Kurt Cobain: The Suicidal Brilliant
Bobbie L. Washington
There is a documentary on HBO that is currently running entitled Kurt Cobain: Montage of Heck. It is about the meteoric rise and subsequently spiraling crash on the life of Kurt Cobain. And it is remarkable. It was written and directed by Brett Morgen with the cooperation from Kurt's parents, his sister and his daughter, Frances Cobain. She also serves as executive producer on this project as well. It was reported that Frances Cobain wanted an honest portrayal of her father perhaps so as not to elevate him to the point of beatification. But in this documentary, you get the sense that you are more than just spying on this family, you get the sense that you are watching Kurt's soul being painted on a canvas and you are helpless to stop what will become the tragic outcome.
What makes this documentary such a stand out is the use of illustrations and animations as well as old stock footage and home videos that turns it from a picture perfect portrait of idealism into a stark unpleasant portrait of substance abuse. With montages of a World War II generation getting on with their lives after the war and with images of the Cleaver family, that ideal family form the 50's, we look into the life of Kurt's parents and what pass as the ideal family. It was a conventional relationship with the parents, all of the girls in his mother's age group was married off and his father made overtures towards her and as a matter of convenience and expediency, the union was formed. Kurt soon followed and since he was the first grandchild in the family, Kurt was adored and showered with affection from all quarters in the family. And as time moved on, nobody was divorced in the tiny town in which they were from said the mother, that's how things were. But for her, that wasn't the case, Kurt's parents divorced when he was a prepubescent teen and for him it was a precarious time of upheaval and a thing to come.
As you watch this, you see a lot of Kurt's writings, illustrations, lyrics, general thoughts, just about everything he's ever put pencil to paper being put on display. It moves the documentary on in a way that captures even more the insight of who this man was and the angst he had gone through as a child. He dropped out of school with two months remaining and never looked back. By this time he was already writing lyrics to some of the most captivating concepts he would eventually explore. There is one scene where you see a still picture of Kurt sleeping on a sofa and his face morphs into a distortion and you are in his thoughts filled with a psychedelic imagery of misshapen globules coming at you from all corners.
And then there's the images of Kurt as a cartoon done in rotoscope animation. This is haunting in that you hear Kurt in his own voice as if Brett Morgen has taken the images directly from a video and transposed them into a ghoulish specter that has come back to haunt you. But it works as it draws you into something more than documentary. It doesn't allow you to become bored with just one voice droning on. It is layered, it is compelling.
And it comes to the point where you see the evolution of Kurt and the band Nirvana. Like all things of success, timing is everything. What was it about this band that help capture the disassociate generation of that time? Kurt had become the default leader apparent and by all indicators, a reluctant one at that.
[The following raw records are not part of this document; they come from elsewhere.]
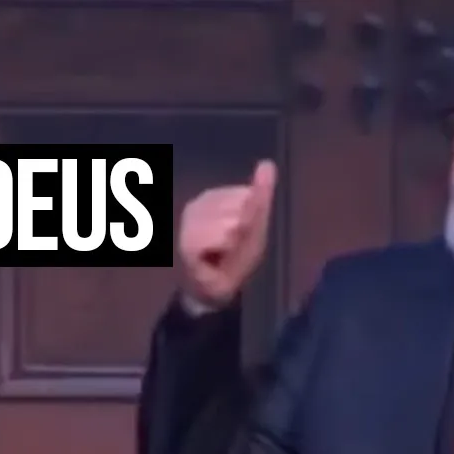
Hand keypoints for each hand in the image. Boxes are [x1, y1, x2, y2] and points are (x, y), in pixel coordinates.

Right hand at [177, 160, 276, 308]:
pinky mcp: (186, 241)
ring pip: (228, 224)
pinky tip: (213, 257)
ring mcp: (189, 223)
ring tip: (222, 252)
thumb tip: (268, 163)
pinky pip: (217, 239)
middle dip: (241, 231)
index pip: (246, 195)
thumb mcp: (255, 226)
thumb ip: (260, 196)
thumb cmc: (234, 257)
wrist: (215, 290)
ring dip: (232, 243)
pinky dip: (222, 250)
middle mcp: (198, 204)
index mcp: (215, 196)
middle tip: (231, 246)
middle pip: (238, 209)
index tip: (241, 235)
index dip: (251, 219)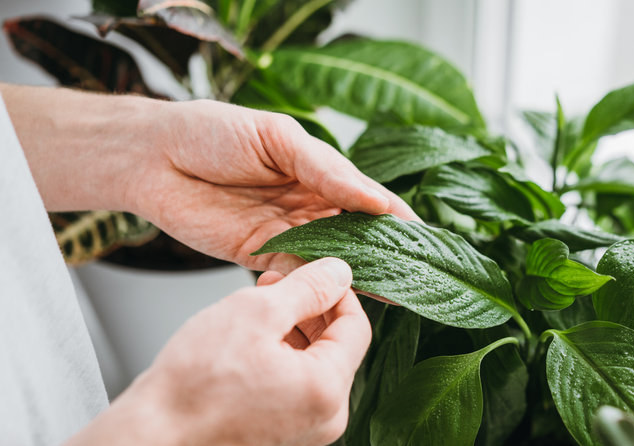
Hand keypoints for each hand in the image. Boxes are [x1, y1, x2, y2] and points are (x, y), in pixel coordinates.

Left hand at [0, 85, 416, 272]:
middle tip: (412, 278)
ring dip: (354, 276)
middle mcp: (310, 205)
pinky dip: (312, 286)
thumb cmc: (213, 131)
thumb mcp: (278, 138)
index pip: (370, 200)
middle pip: (356, 236)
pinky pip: (294, 275)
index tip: (423, 242)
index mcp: (320, 172)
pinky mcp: (259, 258)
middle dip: (383, 255)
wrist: (154, 158)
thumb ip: (327, 171)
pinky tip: (333, 296)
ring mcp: (287, 233)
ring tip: (385, 294)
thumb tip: (378, 199)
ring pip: (331, 260)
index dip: (397, 219)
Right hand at [66, 258, 370, 445]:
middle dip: (310, 308)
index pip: (357, 327)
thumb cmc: (192, 386)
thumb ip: (307, 288)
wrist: (149, 439)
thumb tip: (339, 272)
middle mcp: (325, 418)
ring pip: (312, 364)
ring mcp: (304, 431)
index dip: (337, 291)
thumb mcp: (256, 312)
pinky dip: (280, 357)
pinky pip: (294, 385)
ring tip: (257, 306)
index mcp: (327, 390)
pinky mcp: (281, 435)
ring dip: (292, 329)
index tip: (315, 271)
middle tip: (277, 281)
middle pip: (335, 346)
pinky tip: (249, 339)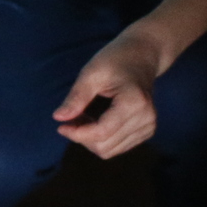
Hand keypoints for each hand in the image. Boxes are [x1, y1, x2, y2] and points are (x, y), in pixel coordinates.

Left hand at [55, 30, 169, 158]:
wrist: (142, 56)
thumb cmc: (115, 60)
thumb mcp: (91, 73)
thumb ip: (76, 97)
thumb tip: (58, 118)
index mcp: (134, 103)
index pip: (101, 133)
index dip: (77, 134)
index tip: (60, 126)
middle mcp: (146, 119)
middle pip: (104, 146)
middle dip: (82, 136)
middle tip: (73, 115)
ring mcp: (148, 126)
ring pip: (109, 150)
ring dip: (90, 138)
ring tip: (85, 115)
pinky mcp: (146, 131)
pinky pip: (116, 147)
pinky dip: (101, 138)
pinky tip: (97, 120)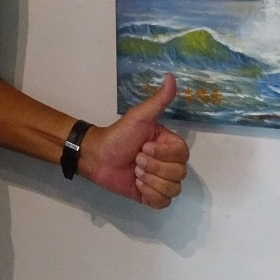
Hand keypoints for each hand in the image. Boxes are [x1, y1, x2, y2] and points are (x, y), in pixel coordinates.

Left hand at [78, 73, 188, 208]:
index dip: (163, 154)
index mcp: (169, 145)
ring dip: (151, 181)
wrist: (97, 156)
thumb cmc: (118, 135)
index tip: (144, 146)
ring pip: (173, 190)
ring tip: (135, 172)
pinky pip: (163, 203)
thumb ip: (159, 100)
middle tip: (136, 159)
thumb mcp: (139, 116)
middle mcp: (169, 163)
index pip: (182, 156)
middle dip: (154, 168)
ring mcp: (161, 181)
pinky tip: (138, 185)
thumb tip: (170, 76)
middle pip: (179, 174)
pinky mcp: (151, 196)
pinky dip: (150, 195)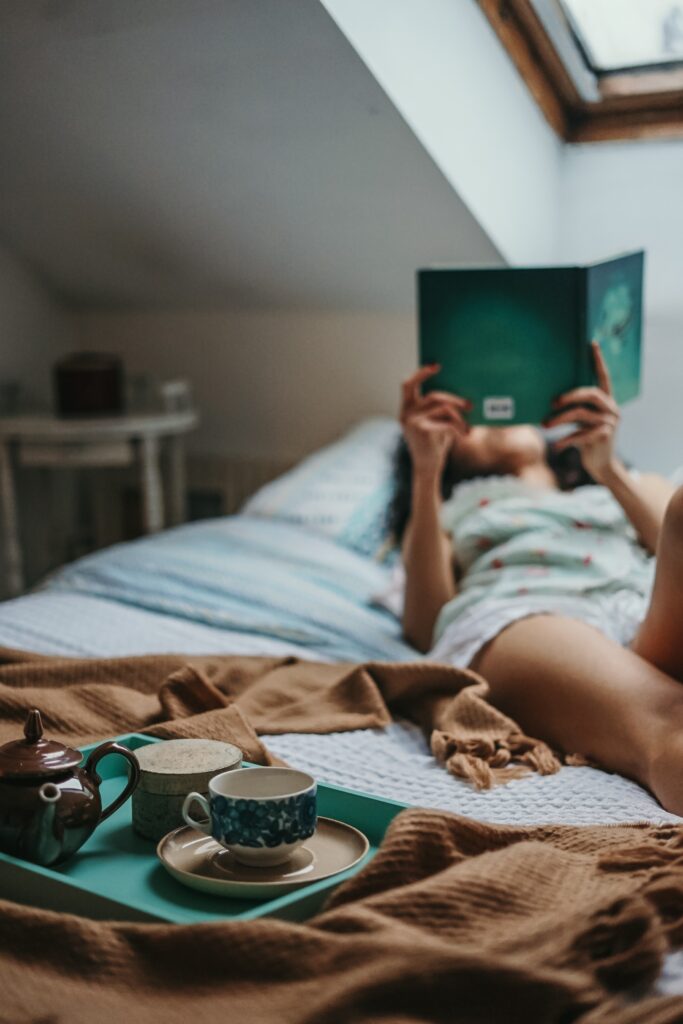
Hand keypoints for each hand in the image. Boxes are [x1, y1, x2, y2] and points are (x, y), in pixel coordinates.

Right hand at [399, 365, 470, 478]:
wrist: (427, 468)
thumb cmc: (434, 444)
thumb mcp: (436, 423)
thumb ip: (441, 409)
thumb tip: (463, 395)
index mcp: (407, 408)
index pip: (407, 385)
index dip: (421, 373)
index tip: (436, 366)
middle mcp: (406, 413)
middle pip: (434, 395)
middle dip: (455, 399)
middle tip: (470, 405)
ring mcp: (412, 422)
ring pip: (444, 408)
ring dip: (460, 418)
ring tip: (468, 428)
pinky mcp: (422, 430)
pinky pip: (446, 422)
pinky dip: (459, 428)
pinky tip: (465, 435)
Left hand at [544, 340, 620, 482]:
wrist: (602, 465)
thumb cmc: (587, 440)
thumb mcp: (583, 422)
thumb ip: (576, 410)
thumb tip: (550, 401)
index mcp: (607, 401)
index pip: (604, 377)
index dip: (598, 361)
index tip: (592, 343)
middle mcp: (611, 409)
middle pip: (590, 394)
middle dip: (569, 395)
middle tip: (552, 401)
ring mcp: (610, 423)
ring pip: (580, 414)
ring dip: (559, 419)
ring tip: (544, 424)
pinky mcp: (603, 437)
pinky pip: (579, 435)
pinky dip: (564, 440)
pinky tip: (555, 447)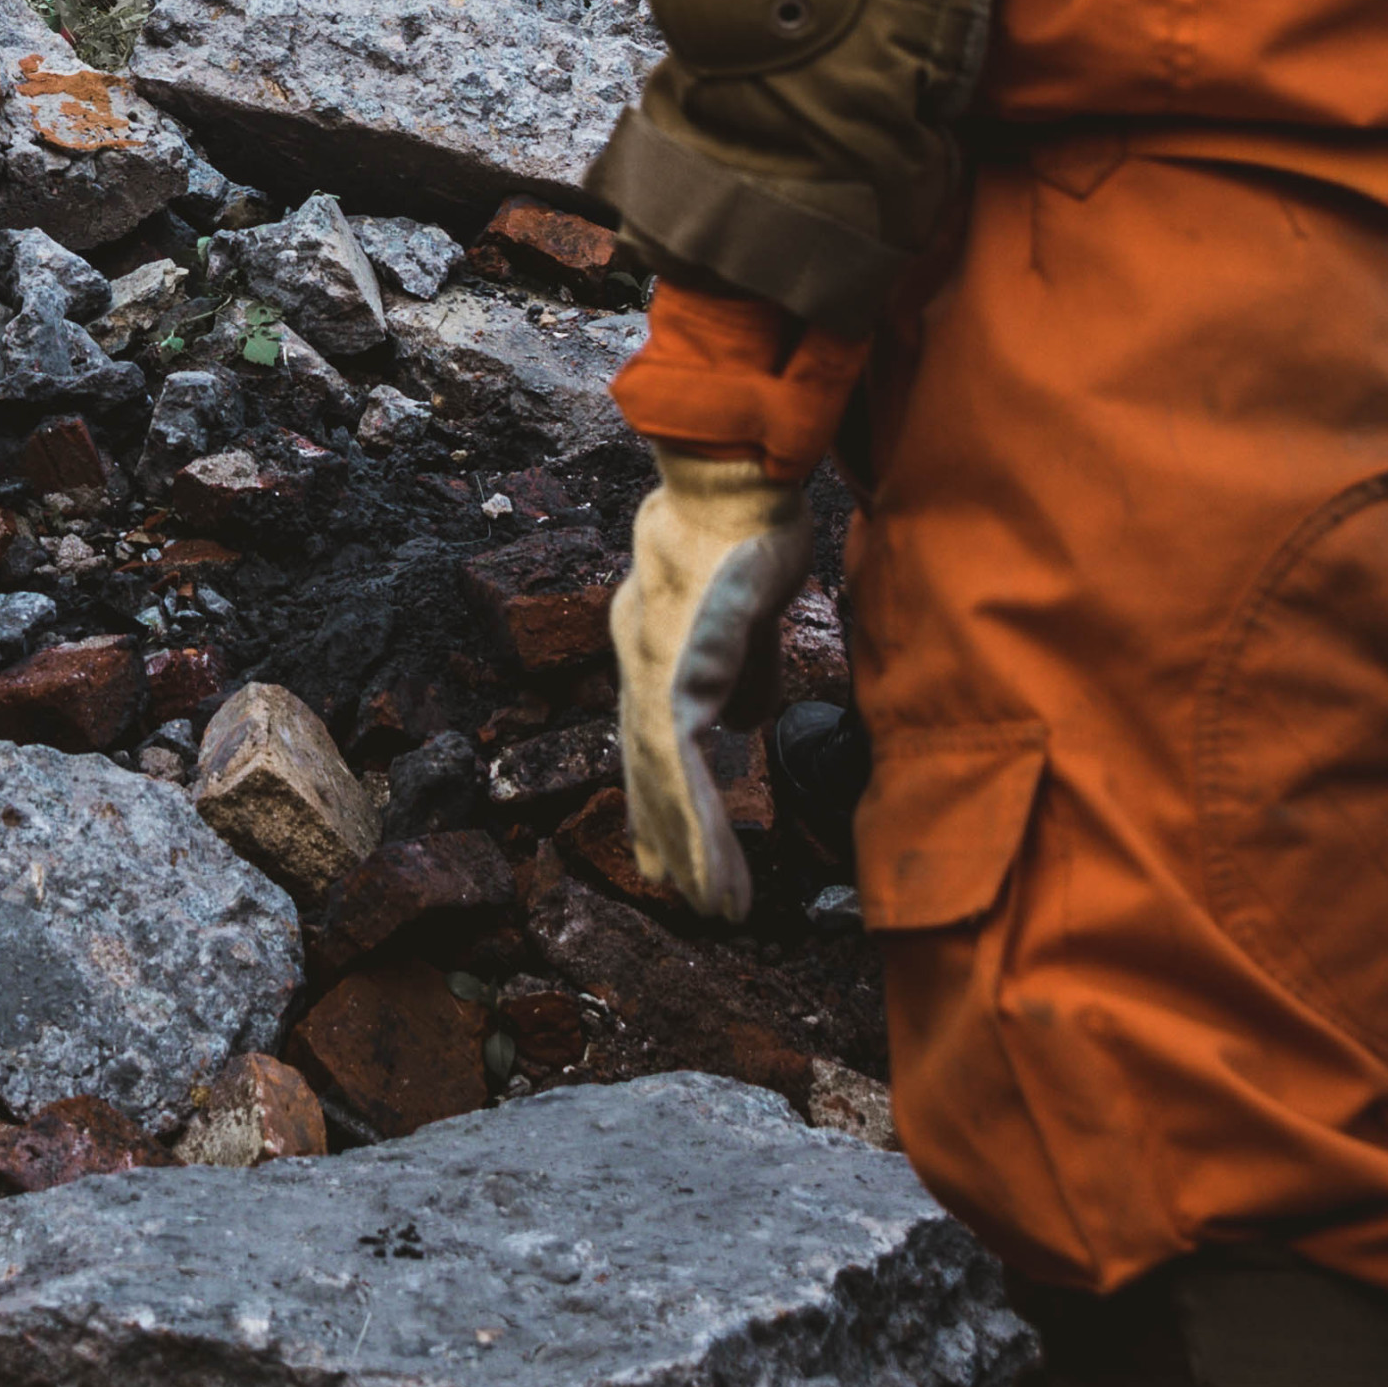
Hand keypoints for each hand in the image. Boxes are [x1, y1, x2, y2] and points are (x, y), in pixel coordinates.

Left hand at [612, 442, 808, 921]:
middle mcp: (641, 663)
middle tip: (680, 893)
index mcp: (658, 647)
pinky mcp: (672, 677)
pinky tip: (711, 869)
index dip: (663, 794)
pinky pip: (680, 770)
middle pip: (647, 769)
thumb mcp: (746, 613)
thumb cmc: (746, 527)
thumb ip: (743, 669)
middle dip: (665, 833)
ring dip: (688, 848)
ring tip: (712, 905)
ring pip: (661, 782)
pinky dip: (696, 826)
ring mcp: (649, 670)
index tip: (674, 841)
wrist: (735, 480)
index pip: (655, 737)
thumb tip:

Like all artists of a certain ilk, it was suppose to be all about the creative process of making music. There was a scene of Kurt on stage that reminded me of a Jim Morrison performance with The Doors. It seemed to parallel each other lives and you don't know if that was intentional or not but it was eerily fascinating to see.
But it seems like his relationship with his mistress, suicide, had been going on for quite some time starting as a teenager. It appears that the divorce of his parents was the catalyst that changed the way he saw things from that point on. He was given Ridalin at an early age to quell his hyperactive self and at the time, narcotizing kids was the preferred thing to do. You have to wonder if parents just wasn't capable of dealing with children who were active as a norm and instead just listen to some psycho babble about kids behavior? He wrote so much about suicide but nobody looked over his shoulder or really seemed to take such concerns with the level of interest that should have raised alarms.
And so we reach Nirvana. The band is wildly successful with all the trappings that comes with it. But still, there is this edge that Kurt struggles with. He wears the mask of success but deep down he is terrified. He finds new love with Courtney Love, he finds fleeting happiness with the birth of his daughter and yet the demons still exist. He writes more about suicide. He attempts a suicide after he suspects that Courtney Love is having an affair. Why didn't anyone check him into rehab after, that is a question that needs to be asked? One month later, he succeeds with his thoughts.
And you wonder what might have been with Kurt Cobain if he hadn't killed himself? Where would he be musically? You ask that with many artist who have left us much too soon but with Kurt, his writings were something to behold. Like Jim Morrison, who's poetry and lyrics were something on another plain, Kurt Cobain was just as equal in delivering compelling tortured prose. Kurt Cobain: Montage of Heck should be viewed in an academic environment and as a life lesson to any up and coming angst riddle artist.